Whatever floats your boat.
@Burns
I Know How To End The TSA’s Full Body Scans
Have Arizona pass a law saying that illegal aliens will be subject to these procedures as well! The federal government would immediately ask a judge to ban full-body scans.
http://polipundit.com/?p=27731
What a great idea! What's good for the Goose is.....
Captain Sully Says:
"Don't Touch My Junk"
In steps every American’s favorite pilot, the Hudson splash-landing hero of Flight 1549 fame, Sully Sullenberger, to say, you know what? Keep your hands to yourselves. “I can tell you from my perspective as an airline pilot for three decades, this just isn’t an effective use of our resources.”

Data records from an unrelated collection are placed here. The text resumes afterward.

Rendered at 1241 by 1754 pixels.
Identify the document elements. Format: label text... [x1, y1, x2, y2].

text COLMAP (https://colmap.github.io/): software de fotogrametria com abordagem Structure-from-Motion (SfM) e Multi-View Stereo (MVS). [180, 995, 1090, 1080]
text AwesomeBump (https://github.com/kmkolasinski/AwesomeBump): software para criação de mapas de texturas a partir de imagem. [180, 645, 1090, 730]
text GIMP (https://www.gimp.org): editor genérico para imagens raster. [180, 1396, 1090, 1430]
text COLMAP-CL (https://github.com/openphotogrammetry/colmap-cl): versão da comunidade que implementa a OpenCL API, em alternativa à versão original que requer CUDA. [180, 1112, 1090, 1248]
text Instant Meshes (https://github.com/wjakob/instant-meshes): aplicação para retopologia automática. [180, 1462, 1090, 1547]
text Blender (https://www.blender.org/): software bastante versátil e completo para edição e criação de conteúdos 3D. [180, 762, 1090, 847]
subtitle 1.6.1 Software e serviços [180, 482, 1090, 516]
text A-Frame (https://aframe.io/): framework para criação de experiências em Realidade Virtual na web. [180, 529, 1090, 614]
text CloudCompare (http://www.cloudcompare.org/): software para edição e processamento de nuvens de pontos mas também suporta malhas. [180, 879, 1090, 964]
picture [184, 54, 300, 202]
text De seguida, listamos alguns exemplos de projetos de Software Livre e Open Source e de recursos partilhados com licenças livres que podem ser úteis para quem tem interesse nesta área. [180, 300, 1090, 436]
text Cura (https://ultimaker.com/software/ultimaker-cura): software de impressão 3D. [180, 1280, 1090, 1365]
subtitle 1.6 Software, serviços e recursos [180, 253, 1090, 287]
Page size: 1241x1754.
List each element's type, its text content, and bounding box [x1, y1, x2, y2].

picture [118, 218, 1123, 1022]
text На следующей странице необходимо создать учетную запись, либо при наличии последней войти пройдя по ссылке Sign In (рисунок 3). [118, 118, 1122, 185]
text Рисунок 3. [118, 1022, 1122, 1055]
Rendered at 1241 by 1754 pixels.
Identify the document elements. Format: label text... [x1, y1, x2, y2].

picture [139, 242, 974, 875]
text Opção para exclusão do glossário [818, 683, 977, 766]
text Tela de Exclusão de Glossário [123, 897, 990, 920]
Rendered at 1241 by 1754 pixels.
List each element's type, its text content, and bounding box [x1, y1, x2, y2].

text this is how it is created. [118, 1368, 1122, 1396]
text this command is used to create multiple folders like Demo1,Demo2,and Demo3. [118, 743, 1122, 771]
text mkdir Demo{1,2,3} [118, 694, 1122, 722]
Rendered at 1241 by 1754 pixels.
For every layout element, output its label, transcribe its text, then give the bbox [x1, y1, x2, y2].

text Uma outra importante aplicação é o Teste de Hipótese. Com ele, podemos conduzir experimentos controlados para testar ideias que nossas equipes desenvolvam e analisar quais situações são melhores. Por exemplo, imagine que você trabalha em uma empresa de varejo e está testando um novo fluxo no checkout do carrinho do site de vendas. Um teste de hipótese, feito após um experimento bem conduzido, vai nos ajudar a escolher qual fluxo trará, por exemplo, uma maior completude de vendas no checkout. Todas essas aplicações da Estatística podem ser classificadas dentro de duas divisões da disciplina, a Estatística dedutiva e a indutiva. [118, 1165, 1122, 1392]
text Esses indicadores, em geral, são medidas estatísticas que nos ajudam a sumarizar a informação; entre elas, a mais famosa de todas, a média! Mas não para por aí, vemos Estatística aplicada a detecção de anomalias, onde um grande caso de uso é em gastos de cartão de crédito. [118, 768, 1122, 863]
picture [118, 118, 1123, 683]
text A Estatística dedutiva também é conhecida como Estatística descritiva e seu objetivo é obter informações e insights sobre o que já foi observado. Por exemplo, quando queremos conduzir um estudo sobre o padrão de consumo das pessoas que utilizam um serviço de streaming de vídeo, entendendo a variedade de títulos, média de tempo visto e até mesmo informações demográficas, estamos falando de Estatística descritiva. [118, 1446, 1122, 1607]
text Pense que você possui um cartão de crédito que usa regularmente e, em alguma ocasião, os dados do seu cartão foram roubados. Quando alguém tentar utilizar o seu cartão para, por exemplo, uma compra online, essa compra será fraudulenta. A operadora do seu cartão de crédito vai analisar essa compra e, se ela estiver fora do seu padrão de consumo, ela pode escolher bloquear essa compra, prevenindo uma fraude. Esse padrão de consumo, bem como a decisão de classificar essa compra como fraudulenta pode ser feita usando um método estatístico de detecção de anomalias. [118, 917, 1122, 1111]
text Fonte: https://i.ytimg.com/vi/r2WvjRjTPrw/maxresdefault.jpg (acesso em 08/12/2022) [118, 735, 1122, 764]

Sully gracefully glided into the story just as the cable nets were whipping themselves into a junk-touching frenzy over the camera phone video of passenger John Tyner’s run in with the TSA at San Diego’s airport, telling agents he considered the uber-sensitive search to be, essentially, a sexual assault, advising agents (and creating a phrase that pays) “don’t touch my junk.”
On CNN’s American Morning Tuesday, anchor Kiran Chetry asked Sullenberger what he thinks of the pat down policy, paraphrasing John Tyner’s concerns this way: “I don’t want anybody but my wife and maybe my doctor touching me in the places these people are touching me.”
Sully, by the way, can land a passenger jet in a river without so much as getting a passenger wet, but he couldn’t stop the TSA from hand searching his own wife during a recent trip. (Hands off Mrs. Sully, you goons!) “She was touched in sensitive places,” said Sully.
Do they pat down children?
I would rehearse at home what they would experience before going to the airport.
As a child and even teenager I would have died of embarrassment if this had been done to me.
It would have scared me too.
Even my own mother sizing me for clothes she made, I did not like her touching me in places.